#### Task material ####

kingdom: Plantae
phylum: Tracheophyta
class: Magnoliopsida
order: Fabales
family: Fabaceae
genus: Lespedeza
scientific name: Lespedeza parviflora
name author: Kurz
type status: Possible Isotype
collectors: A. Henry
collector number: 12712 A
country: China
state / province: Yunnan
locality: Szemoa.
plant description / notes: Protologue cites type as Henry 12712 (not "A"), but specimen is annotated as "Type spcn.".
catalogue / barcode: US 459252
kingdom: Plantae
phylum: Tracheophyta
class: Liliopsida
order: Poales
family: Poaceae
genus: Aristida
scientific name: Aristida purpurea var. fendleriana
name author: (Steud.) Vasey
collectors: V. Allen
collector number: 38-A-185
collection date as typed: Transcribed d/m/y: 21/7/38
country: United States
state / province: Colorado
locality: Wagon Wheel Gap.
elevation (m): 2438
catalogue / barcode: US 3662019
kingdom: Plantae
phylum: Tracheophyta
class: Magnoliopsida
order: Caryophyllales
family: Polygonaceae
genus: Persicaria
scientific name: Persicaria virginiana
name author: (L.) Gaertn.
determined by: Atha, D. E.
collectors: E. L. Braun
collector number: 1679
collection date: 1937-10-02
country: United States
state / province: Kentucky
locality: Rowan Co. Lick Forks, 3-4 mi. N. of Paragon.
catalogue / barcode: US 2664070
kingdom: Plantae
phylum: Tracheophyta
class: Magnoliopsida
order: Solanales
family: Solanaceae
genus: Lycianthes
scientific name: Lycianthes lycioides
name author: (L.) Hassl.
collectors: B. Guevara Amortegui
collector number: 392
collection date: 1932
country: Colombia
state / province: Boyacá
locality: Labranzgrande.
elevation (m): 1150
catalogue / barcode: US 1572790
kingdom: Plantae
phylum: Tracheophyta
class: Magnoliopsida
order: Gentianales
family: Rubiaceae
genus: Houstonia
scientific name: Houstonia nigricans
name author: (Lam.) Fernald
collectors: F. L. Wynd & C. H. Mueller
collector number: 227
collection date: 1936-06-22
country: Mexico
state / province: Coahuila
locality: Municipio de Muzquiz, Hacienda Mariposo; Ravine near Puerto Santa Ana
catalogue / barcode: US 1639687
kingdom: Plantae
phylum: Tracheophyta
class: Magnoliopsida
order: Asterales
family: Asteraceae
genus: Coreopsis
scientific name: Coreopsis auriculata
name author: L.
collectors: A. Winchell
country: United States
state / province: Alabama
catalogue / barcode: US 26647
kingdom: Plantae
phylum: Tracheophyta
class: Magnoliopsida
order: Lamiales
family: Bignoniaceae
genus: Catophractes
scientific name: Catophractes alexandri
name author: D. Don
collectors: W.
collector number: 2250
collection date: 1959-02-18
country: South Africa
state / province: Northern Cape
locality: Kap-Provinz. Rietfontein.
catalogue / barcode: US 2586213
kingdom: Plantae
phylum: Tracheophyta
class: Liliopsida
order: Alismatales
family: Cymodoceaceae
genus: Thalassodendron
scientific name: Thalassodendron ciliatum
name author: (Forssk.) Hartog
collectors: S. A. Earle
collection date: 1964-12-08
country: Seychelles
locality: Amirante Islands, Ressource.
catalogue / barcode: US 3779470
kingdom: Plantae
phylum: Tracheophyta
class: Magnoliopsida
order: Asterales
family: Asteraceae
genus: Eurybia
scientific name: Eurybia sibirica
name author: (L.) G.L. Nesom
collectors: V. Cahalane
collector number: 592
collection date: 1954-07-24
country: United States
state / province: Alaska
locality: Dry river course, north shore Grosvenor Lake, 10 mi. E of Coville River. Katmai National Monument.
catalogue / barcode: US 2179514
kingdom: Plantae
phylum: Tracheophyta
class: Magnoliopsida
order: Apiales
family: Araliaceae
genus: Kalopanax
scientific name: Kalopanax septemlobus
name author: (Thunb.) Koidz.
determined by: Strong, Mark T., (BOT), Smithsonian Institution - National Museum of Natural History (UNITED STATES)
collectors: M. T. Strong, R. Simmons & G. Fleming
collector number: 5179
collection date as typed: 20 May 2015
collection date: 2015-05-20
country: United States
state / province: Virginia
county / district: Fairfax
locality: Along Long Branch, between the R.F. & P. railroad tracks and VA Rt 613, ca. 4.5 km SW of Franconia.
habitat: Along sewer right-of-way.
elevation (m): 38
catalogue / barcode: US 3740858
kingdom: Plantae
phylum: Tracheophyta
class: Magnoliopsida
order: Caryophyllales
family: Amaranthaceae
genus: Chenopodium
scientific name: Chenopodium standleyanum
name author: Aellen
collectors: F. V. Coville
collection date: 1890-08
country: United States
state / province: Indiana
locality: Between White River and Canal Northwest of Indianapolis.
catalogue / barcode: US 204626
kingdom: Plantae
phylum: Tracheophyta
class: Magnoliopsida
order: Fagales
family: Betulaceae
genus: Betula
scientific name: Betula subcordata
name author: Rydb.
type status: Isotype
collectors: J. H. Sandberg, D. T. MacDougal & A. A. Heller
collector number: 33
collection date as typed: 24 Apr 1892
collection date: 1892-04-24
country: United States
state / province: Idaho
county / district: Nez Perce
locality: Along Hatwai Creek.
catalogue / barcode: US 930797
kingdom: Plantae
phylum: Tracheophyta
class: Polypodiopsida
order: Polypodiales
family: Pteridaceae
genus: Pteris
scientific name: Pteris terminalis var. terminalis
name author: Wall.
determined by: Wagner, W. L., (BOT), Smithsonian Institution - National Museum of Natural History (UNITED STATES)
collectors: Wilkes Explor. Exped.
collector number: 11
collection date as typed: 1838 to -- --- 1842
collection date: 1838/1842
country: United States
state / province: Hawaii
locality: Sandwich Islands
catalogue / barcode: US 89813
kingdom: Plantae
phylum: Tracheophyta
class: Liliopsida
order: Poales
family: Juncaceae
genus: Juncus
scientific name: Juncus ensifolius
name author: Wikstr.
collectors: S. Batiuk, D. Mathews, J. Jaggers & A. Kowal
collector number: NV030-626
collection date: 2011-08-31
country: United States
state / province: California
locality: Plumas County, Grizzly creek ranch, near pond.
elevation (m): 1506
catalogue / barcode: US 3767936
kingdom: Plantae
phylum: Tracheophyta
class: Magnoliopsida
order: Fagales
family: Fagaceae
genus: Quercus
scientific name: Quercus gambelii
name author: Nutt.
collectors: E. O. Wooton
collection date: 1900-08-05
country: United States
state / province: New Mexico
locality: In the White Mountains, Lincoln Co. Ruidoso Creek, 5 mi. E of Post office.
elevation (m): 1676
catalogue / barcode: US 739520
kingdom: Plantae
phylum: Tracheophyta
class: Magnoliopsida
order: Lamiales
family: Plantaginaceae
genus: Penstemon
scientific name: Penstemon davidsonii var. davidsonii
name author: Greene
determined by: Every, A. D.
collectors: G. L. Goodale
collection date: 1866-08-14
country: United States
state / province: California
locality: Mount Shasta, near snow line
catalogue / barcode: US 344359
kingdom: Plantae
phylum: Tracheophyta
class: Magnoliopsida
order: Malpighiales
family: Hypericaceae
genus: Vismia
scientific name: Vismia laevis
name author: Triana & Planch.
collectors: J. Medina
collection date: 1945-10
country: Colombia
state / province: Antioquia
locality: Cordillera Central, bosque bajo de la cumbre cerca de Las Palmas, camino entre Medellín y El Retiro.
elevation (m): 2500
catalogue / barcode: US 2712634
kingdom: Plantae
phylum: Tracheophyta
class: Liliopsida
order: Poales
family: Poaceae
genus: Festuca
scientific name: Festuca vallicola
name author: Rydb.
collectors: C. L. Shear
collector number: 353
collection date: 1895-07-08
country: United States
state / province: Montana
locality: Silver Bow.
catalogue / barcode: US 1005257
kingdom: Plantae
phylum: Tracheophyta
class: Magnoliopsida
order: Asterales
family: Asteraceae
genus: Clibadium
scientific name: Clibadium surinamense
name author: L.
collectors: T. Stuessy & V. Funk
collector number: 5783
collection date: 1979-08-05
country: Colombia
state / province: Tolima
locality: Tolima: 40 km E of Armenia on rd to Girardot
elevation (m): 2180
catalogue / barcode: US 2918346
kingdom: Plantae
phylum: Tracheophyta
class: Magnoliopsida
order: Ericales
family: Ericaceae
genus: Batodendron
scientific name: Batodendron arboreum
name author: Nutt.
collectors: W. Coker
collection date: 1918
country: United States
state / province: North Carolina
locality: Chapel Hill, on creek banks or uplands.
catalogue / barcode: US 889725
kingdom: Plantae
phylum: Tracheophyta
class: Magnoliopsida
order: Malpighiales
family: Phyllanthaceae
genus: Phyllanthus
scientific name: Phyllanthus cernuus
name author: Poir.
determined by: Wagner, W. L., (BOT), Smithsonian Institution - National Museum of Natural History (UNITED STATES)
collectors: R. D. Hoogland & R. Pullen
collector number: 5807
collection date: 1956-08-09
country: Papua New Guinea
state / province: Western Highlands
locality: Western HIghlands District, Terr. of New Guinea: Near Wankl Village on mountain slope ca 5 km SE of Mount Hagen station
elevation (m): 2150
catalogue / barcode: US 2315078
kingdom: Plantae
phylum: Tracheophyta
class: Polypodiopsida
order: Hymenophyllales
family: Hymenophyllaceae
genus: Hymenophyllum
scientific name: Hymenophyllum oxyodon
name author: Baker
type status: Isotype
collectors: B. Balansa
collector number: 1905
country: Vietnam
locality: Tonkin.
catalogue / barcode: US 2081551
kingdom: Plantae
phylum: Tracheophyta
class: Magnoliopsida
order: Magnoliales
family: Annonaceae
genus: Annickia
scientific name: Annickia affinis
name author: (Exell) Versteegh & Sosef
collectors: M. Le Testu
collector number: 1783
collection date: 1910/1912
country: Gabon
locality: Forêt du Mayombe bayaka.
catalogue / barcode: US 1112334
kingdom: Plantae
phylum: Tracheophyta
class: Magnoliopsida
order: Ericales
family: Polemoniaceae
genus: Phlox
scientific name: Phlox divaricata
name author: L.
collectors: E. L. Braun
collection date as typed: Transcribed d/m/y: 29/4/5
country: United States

####

Rewrite the part of the items that opens with the line containing "locality: Tonkin." and closes with the line containing "collection date: 1910/1912", changing "catalogue" to "catalog" and leaving all else as it is.

locality: Tonkin.
catalog / barcode: US 2081551
kingdom: Plantae
phylum: Tracheophyta
class: Magnoliopsida
order: Magnoliales
family: Annonaceae
genus: Annickia
scientific name: Annickia affinis
name author: (Exell) Versteegh & Sosef
collectors: M. Le Testu
collector number: 1783
collection date: 1910/1912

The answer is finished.